The best secrets should be shared! This vegan cinnamon oat muffin recipe has a secret ingredient worth sharing
I get a thrill when I keep secrets. Planning birthday surprises are one of my favorite activities but simultaneously biting my tongue not to give away the huge surprise I giddily planned is a struggle! Fortunately, and unfortunately, that challenge carries over to these lovely chickpea muffins. Nobody will ever guess that the bulk of these muffins are secretly chickpeas, but watching your loved ones scarf the muffins down with gusto will make it hard for you to not blurt out the secret ingredients!

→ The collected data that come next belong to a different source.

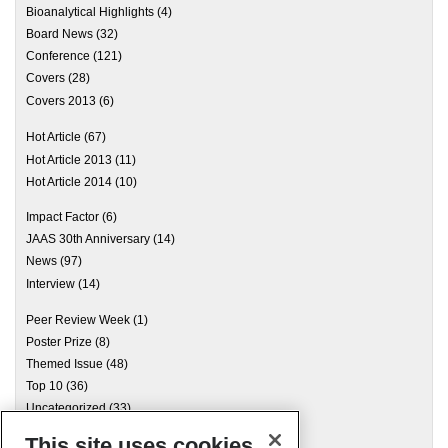
Bioanalytical Highlights
(4)
Board News
(32)
Conference
(121)
Covers
(28)
Covers 2013
(6)
Hot Article
(67)
Hot Article 2013
(11)
Hot Article 2014
(10)
Impact Factor
(6)
JAAS 30th Anniversary
(14)
News
(97)
Interview
(14)
Peer Review Week
(1)
Poster Prize
(8)
Themed Issue
(48)
Top 10
(36)
Uncategorized
(33)
This site uses cookies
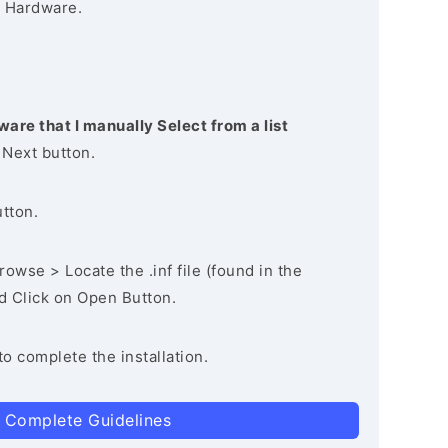
 Hardware.
ware that I manually Select from a list
 Next button.
utton.
owse > Locate the .inf file (found in the
nd Click on Open Button.
to complete the installation.
 Complete Guidelines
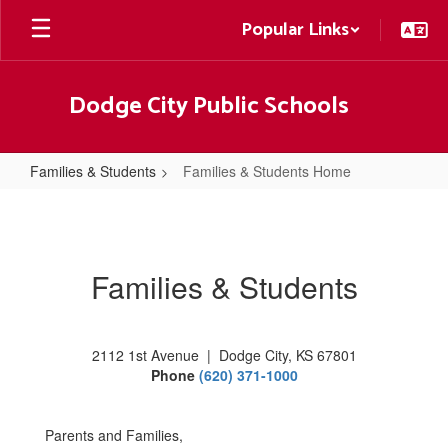
Skip
Popular Links
to
main
content
Dodge City Public Schools
Families & Students
Families & Students Home
Families
&
Students
Families & Students
Home
2112 1st Avenue | Dodge City, KS 67801
Phone
(620) 371-1000
Parents and Families,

You can ruin the surprise - I’ll allow it.
These muffins are great for a morning on the go; you can easily grab one or two as you’re flying out the door, and they’re equally great for a midday snack when you’re in the awkward and uncomfortable snack-time/pre-dinner situation!
(makes about 8 large muffins)
Vegan Secret Chickpea Muffins
Ingredients
- 1 can chickpeas, drained and rinsed
- ½ cup almond butter
- ¼ cup maple syrup
- ½ teaspoon cinnamon
- 2 teaspoons vanilla extract
- ¼ teaspoon Sunwarrior Sea Salt
- ¼ teaspoon baking powder
- ¼ teaspoon baking soda
- 2 tablespoons rolled oats
- Raisins, optional and as many as you’d like!
Directions
- Preheat your oven to 350 degrees F
- Simply add all the ingredients (except the raisins) into a food processor and process them together
- Stir in the raisins (optional)
- Spray a muffin tin with coconut oil spray, so the muffins don’t stick and add the batter to your muffin tin. (It makes about 8 large muffins.)